DATASET EXTRACT -
--- START ---

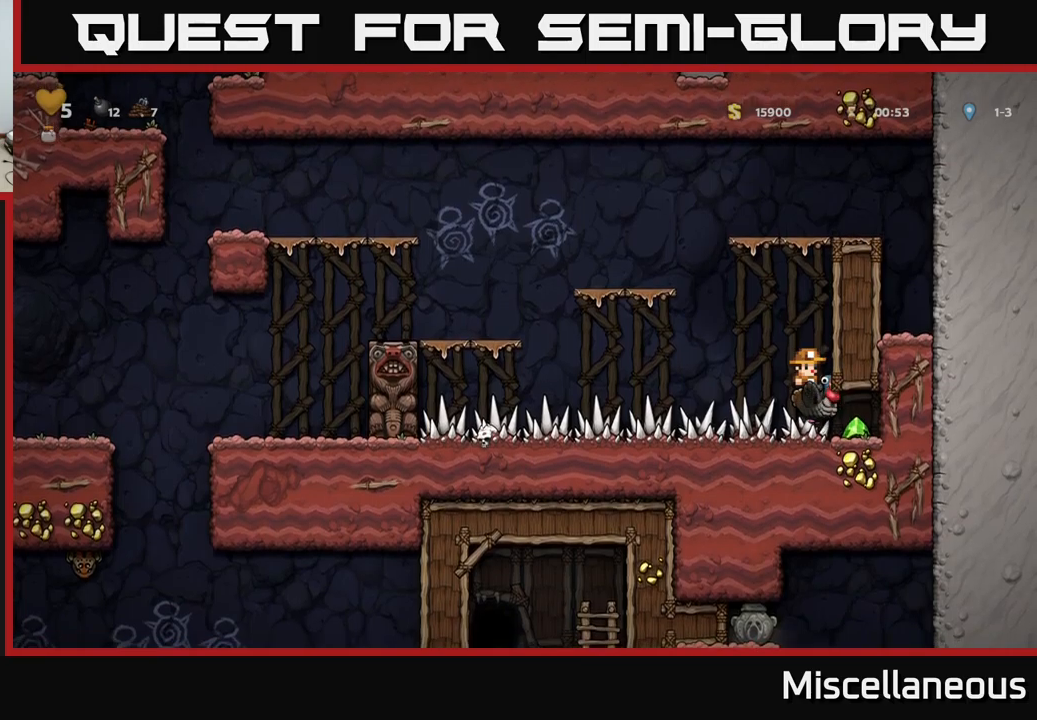
{"buttons": [], "events": [[417, "DPAD_RIGHT", "up"], [484, "A", "up"]]}
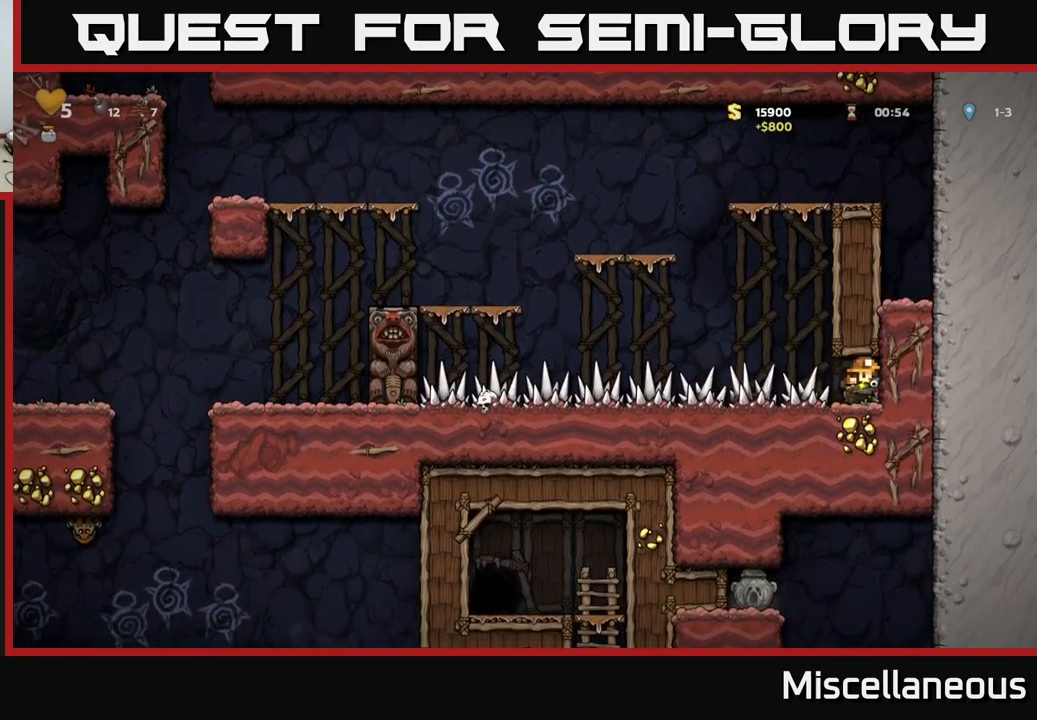
{"buttons": ["DPAD_LEFT"], "events": [[150, "DPAD_LEFT", "down"]]}
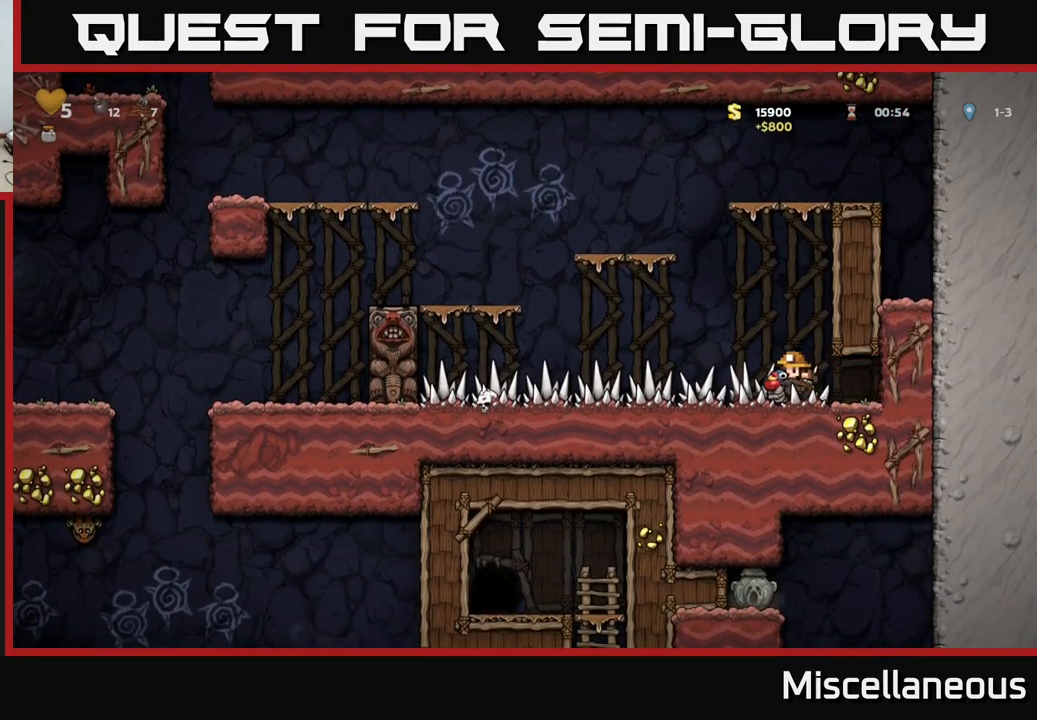
{"buttons": ["A", "DPAD_LEFT"], "events": [[284, "A", "down"], [400, "A", "up"], [450, "A", "down"]]}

--- END ---

WHAT NEEDS TO BE DONE -
Copy out the data exactly and keep the pictures out.

RESPONSE TO THIS TASK -
{"buttons": [], "events": [[417, "DPAD_RIGHT", "up"], [484, "A", "up"]]}
{"buttons": ["DPAD_LEFT"], "events": [[150, "DPAD_LEFT", "down"]]}
{"buttons": ["A", "DPAD_LEFT"], "events": [[284, "A", "down"], [400, "A", "up"], [450, "A", "down"]]}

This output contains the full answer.